START DOCUMENT SEGMENT

Zend_Search_Lucene offers a Powerpoint 2007 parsing feature.
Documents can be created directly from a Powerpoint 2007 file:
<?php
$doc = Zend_Search_Lucene_Document_Pptx::loadPptxFile($filename);
$index->addDocument($doc);
Zend_Search_Lucene_Document_Pptx class uses the
ZipArchive class and simplexml methods to parse the source
document. If the ZipArchive class (from module php_zip) is not available,
the Zend_Search_Lucene_Document_Pptx will also not be available
for use with Zend Framework.
Zend_Search_Lucene_Document_Pptx class recognizes document meta
data and document text. Meta data consists, depending on document contents, of filename,
title, subject, creator, keywords, description, lastModifiedBy, revision, modified,
created.
The 'filename' field is the actual Powerpoint 2007 file name.
The 'title' field is the actual document title.
The 'subject' field is the actual document subject.
The 'creator' field is the actual document creator.
The 'keywords' field contains the actual document keywords.
The 'description' field is the actual document description.
The 'lastModifiedBy' field is the username who has last modified the actual document.
The 'revision' field is the actual document revision number.
The 'modified' field is the actual document last modified date / time.
The 'created' field is the actual document creation date / time.
The 'body' field is the actual content of all slides and slide notes in the Powerpoint 2007 document.

END DOCUMENT SEGMENT
START GIVEN INFORMATION

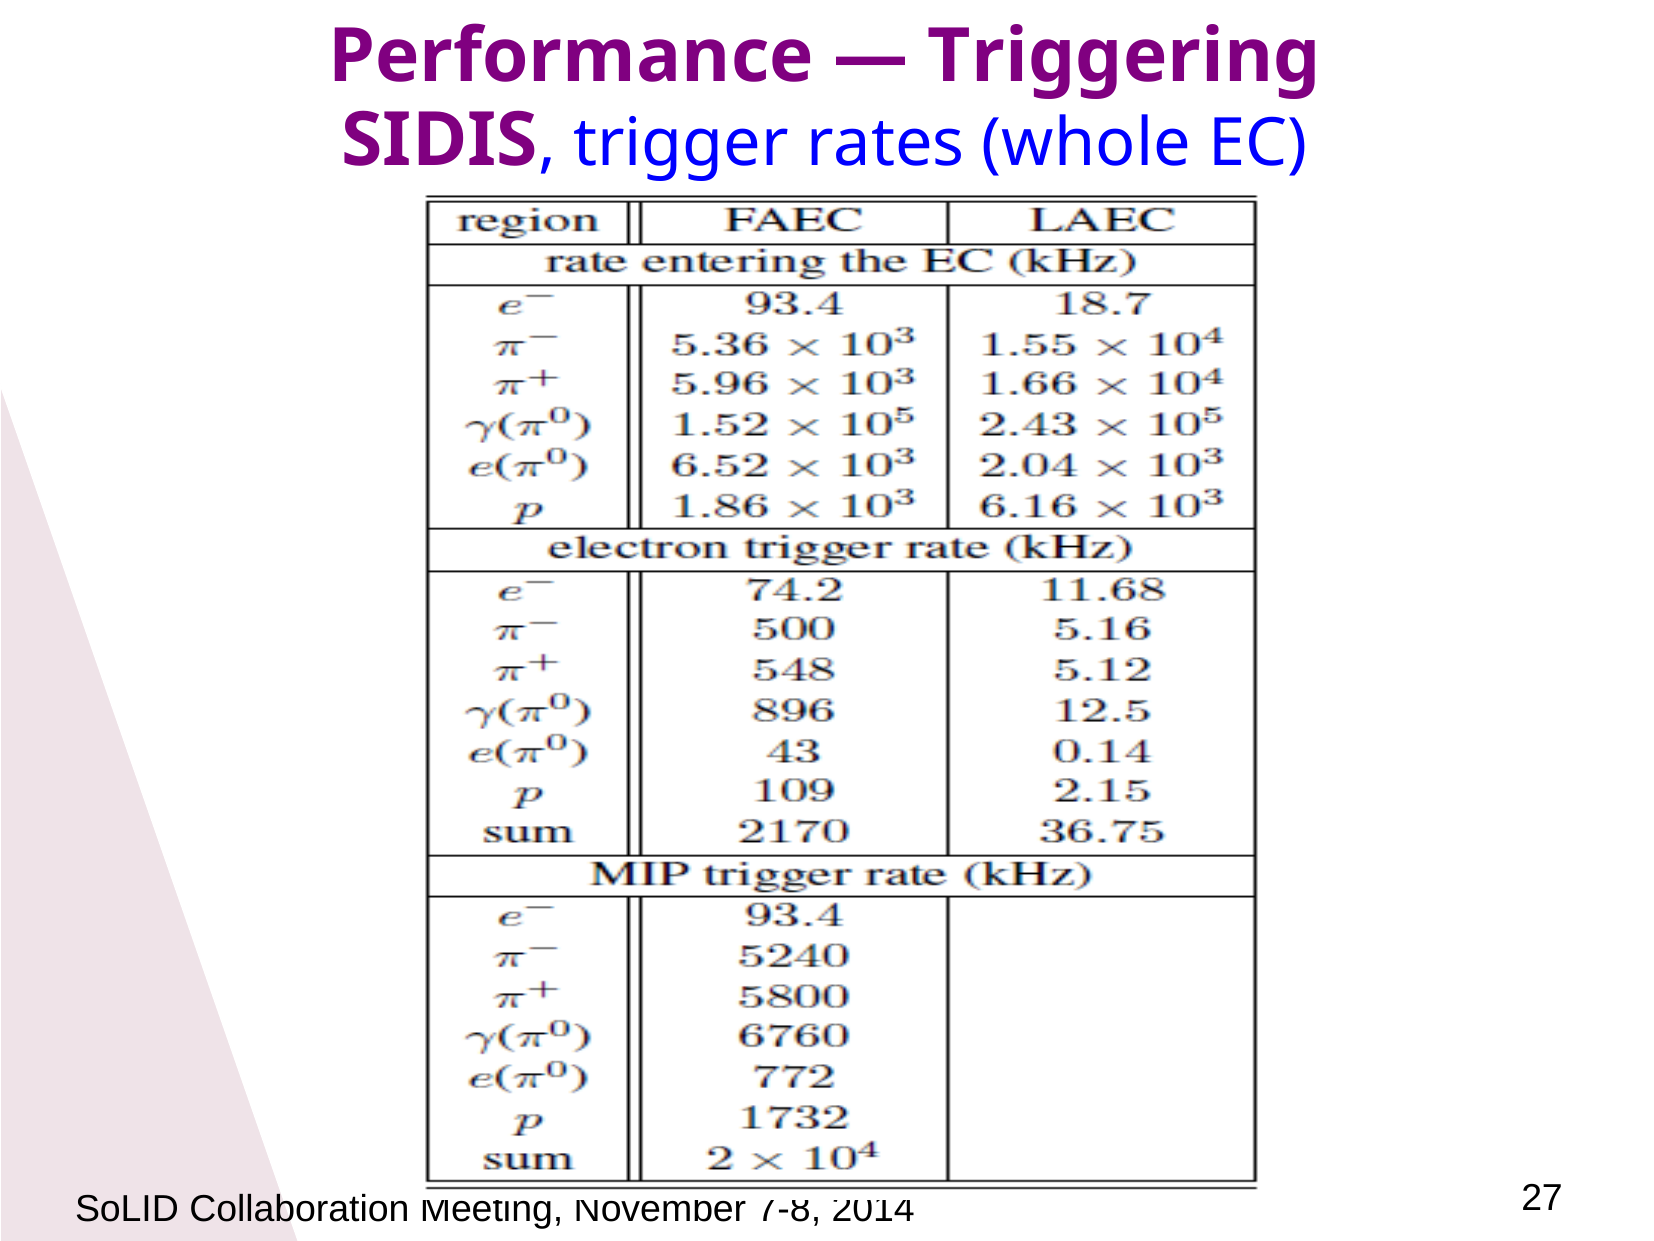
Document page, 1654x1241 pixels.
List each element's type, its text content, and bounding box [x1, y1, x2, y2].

END GIVEN INFORMATION

PROBLEMS:
**a)** In two sentences, summarize the Powerpoint 2007 parsing text.
**b)** Reproduce the Powerpoint 2007 parsing text from "Zend_Search_Lucene_Document_Pptx class recognizes" up to and including "creation date / time.", renaming "revision number" to "version number".

ANSWERS TO THE EXERCISE:
**a)** Zend_Search_Lucene can create documents directly from Powerpoint 2007 files with Zend_Search_Lucene_Document_Pptx. This class parses the source with the ZipArchive class and simplexml methods, is unavailable without ZipArchive from php_zip, and recognizes document text and meta data, such as filename, title, subject, creator, keywords, description, lastModifiedBy, revision, modified, and created fields, with a 'body' field holding all slide and slide note content.

**b)**
Zend_Search_Lucene_Document_Pptx class recognizes document meta
data and document text. Meta data consists, depending on document contents, of filename,
title, subject, creator, keywords, description, lastModifiedBy, revision, modified,
created.
The 'filename' field is the actual Powerpoint 2007 file name.
The 'title' field is the actual document title.
The 'subject' field is the actual document subject.
The 'creator' field is the actual document creator.
The 'keywords' field contains the actual document keywords.
The 'description' field is the actual document description.
The 'lastModifiedBy' field is the username who has last modified the actual document.
The 'revision' field is the actual document version number.
The 'modified' field is the actual document last modified date / time.
The 'created' field is the actual document creation date / time.